##### Trecho do documento #####
Darcísio conta que a bandeira é bastante utilizada pela família, já que também tinham um galpão crioulo no terreno e sempre gostaram das tradições. Essa mesma bandeira apareceu na casa em meio aos destroços da cheia de maio e ele viu, ali, um sinal.

“Falamos, vamos hastear a bandeira, colocamos ela lá em cima. Uma tarde, eu sentei aqui, vi a bandeira, e pensei que dava uma foto bonita. Peguei uns dois ângulos, tirei uma foto e coloquei embaixo: aqui o Rio Grande renasce”.

Ele lembra que foi em um dos períodos mais críticos da tragédia. A foto foi enviada em grupos de amigos, mas chegou ao governador do estado, Eduardo Leite, que publicou em suas redes sociais.
“Aquilo estourou. Toda hora alguém vem ver. Não era nossa intenção, só queríamos dizer que, aqui, somos de fé. Hoje virou referência estadual”.

Tradição

O cardápio diferenciado, o espaço aconchegante e o atendimento familiar são características da Casa do Peixe. O prédio também virou cartão postal do município, e recebe fregueses de diversos locais do mundo.

“A história de Arroio do Meio realmente passa aqui. Uma casinha simples, mas aconchegante que chama a atenção de quem é de fora”, comenta Solange. Ela afirma que esse carinho dos clientes e a história até aqui motivaram a reabertura do espaço. “Recebemos ajuda de muitas pessoas. Eles passam aqui e dizem que somos corajosos. Com essa idade, não é fácil, mas a gente vai seguir”.

A proprietária ainda diz que quando surgiram conversas sobre abandonar o bairro, ela soube que abrir o restaurante em outro espaço não seria a mesma coisa. Parte da história que foi criada às margens do rio iria embora com a mudança.
##### Listagem fornecida #####
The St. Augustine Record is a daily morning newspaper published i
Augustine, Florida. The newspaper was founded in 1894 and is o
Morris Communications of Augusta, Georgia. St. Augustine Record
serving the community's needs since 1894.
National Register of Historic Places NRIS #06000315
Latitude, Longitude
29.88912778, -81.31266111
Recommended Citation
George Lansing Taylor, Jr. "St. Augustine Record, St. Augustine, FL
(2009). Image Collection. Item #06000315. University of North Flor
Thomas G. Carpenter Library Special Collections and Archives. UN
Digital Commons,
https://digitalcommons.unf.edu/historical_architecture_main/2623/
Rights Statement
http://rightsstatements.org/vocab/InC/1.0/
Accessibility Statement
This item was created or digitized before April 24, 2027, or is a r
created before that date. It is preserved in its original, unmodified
#####
# Ações necessárias
a - Copie fielmente o trecho sobre a Casa do Peixe, começando em "O cardápio diferenciado, o" e seguindo até "com a mudança.".
b - Por favor, escreva a parte seguinte do trecho sobre a Casa do Peixe, retomando logo após a última frase apresentada.

# Respostas por item
a -
O cardápio diferenciado, o espaço aconchegante e o atendimento familiar são características da Casa do Peixe. O prédio também virou cartão postal do município, e recebe fregueses de diversos locais do mundo.

“A história de Arroio do Meio realmente passa aqui. Uma casinha simples, mas aconchegante que chama a atenção de quem é de fora”, comenta Solange. Ela afirma que esse carinho dos clientes e a história até aqui motivaram a reabertura do espaço. “Recebemos ajuda de muitas pessoas. Eles passam aqui e dizem que somos corajosos. Com essa idade, não é fácil, mas a gente vai seguir”.

A proprietária ainda diz que quando surgiram conversas sobre abandonar o bairro, ela soube que abrir o restaurante em outro espaço não seria a mesma coisa. Parte da história que foi criada às margens do rio iria embora com a mudança.

b -
As dificuldades são muitas e a reconstrução só é possível porque é financiada por um crédito que o casal adquiriu no banco. Ainda há muito trabalho até o 20 de setembro. Será preciso trocar forro, reformar a cozinha e fazer a pintura da estrutura, além de arrumar o pátio. Mas a expectativa é boa para a finalização dentro de um mês e meio.

Para preservar a história

Antiga Casa do Peixe. (Foto: arquivo)

Historiador e coordenador da Casa do Museu de Arroio do Meio, Sérgio Nunes Lopes destaca a importância do patrimônio edificado. Ele diz que, assim que começou a se falar em preservação do Patrimônio Histórico e Cultural do Brasil, a categoria de pedra e cal, ou seja, o edificado, foi um dos primeiros a receber atenção.

Conforme o historiador, na década de 1930, as cidades coloniais de Minas Gerais foram as primeiras a receberem atenção. Por outro lado, fala da exposição desses espaços. “Esse tipo de patrimônio, o edificado, é um dos mais sensíveis às mudanças climáticas que impõem demandas específicas de cada contexto socioambiental”, reforça Lopes.

O historiador ainda diz que todos os projetos de restauro, preservação e uso precisam ter em conta as dinâmicas impostas pelas alterações dos eventos extremos que serão cada vez mais intensos e frequentes. Nesse contexto, também estão as enchentes.